* **THE TASK**
Starting from the first line of the entries below, copy every line without changes, and stop after the line that contains "common name: Rosy starling".

%%

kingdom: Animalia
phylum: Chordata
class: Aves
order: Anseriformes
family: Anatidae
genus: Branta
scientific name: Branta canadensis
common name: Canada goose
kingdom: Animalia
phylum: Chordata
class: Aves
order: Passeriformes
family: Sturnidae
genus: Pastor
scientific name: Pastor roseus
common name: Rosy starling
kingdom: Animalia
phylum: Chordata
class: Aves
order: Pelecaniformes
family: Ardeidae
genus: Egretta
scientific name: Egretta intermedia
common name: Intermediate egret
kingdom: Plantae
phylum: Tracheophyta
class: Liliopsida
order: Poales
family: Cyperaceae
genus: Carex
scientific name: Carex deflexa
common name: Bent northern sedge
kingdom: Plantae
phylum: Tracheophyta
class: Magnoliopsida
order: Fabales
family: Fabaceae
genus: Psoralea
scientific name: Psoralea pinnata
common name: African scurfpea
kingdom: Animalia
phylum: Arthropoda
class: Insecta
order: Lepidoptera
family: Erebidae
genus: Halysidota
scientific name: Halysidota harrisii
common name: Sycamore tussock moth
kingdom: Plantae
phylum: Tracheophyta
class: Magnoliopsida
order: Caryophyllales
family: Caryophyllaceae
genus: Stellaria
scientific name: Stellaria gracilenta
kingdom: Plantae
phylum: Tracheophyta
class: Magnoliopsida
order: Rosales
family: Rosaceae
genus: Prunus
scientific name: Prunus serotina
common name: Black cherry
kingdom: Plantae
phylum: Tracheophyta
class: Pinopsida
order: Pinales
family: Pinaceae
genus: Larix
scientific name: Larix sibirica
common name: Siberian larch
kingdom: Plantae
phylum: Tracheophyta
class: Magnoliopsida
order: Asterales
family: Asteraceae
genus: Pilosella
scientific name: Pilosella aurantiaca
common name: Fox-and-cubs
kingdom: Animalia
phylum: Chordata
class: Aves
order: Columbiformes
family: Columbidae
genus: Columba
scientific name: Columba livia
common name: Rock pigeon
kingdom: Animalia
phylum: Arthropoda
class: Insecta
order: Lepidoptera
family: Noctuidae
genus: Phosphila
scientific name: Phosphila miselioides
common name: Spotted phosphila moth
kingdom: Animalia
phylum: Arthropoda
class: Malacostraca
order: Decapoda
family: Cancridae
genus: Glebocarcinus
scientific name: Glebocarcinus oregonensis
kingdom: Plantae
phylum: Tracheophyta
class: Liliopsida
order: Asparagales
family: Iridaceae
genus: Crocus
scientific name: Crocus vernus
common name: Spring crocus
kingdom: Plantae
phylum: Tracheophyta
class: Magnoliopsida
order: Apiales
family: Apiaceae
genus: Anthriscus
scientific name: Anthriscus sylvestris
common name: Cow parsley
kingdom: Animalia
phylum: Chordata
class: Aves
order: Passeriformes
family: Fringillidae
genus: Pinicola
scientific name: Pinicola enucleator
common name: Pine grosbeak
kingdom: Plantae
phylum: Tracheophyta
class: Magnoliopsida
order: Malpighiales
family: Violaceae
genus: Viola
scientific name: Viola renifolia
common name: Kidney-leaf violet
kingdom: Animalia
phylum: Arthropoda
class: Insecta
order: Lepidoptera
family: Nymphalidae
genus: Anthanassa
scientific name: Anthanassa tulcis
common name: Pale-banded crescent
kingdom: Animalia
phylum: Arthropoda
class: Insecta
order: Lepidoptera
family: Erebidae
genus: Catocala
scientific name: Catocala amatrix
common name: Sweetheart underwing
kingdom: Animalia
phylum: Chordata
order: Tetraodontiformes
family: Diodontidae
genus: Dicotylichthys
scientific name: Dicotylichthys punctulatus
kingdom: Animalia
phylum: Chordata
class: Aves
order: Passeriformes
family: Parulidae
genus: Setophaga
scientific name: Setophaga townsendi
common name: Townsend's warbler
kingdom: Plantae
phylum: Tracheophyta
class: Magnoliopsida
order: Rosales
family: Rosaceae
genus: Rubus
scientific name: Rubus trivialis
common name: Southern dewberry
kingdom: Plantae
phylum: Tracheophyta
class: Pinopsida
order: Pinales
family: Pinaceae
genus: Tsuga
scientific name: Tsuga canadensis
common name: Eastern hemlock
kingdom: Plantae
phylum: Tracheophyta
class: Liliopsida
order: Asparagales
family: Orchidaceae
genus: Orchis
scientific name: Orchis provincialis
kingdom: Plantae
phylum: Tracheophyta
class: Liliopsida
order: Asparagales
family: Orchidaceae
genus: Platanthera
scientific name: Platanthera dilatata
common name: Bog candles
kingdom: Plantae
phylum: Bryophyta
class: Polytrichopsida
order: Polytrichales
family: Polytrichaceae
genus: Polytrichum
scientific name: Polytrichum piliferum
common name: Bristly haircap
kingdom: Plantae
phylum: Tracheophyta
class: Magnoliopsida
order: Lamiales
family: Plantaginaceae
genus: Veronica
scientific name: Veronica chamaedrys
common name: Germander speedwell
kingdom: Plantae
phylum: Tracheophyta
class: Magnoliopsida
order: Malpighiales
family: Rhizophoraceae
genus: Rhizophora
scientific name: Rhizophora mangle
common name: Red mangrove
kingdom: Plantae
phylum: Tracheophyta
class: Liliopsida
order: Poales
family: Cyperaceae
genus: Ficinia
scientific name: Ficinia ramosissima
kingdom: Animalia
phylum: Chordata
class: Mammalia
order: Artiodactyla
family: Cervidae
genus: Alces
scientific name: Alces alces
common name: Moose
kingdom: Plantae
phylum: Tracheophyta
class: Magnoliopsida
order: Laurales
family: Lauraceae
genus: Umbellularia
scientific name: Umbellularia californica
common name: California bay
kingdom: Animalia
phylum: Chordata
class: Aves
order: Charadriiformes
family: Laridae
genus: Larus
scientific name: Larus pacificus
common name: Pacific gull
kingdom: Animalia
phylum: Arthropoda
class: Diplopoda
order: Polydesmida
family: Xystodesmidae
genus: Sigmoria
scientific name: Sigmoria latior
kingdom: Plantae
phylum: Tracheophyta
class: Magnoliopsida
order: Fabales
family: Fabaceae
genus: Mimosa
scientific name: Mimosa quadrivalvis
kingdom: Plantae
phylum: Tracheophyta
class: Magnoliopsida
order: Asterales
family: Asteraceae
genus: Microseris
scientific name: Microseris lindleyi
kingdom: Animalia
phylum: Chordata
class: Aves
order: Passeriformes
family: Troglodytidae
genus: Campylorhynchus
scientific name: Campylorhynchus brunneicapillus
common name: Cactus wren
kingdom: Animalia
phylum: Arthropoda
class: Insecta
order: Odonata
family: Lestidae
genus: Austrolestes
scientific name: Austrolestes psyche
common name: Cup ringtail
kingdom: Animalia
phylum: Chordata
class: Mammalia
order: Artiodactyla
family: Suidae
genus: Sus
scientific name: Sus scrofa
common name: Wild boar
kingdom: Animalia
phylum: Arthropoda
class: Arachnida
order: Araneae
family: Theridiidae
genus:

%%

* **RESULT**
kingdom: Animalia
phylum: Chordata
class: Aves
order: Anseriformes
family: Anatidae
genus: Branta
scientific name: Branta canadensis
common name: Canada goose
kingdom: Animalia
phylum: Chordata
class: Aves
order: Passeriformes
family: Sturnidae
genus: Pastor
scientific name: Pastor roseus
common name: Rosy starling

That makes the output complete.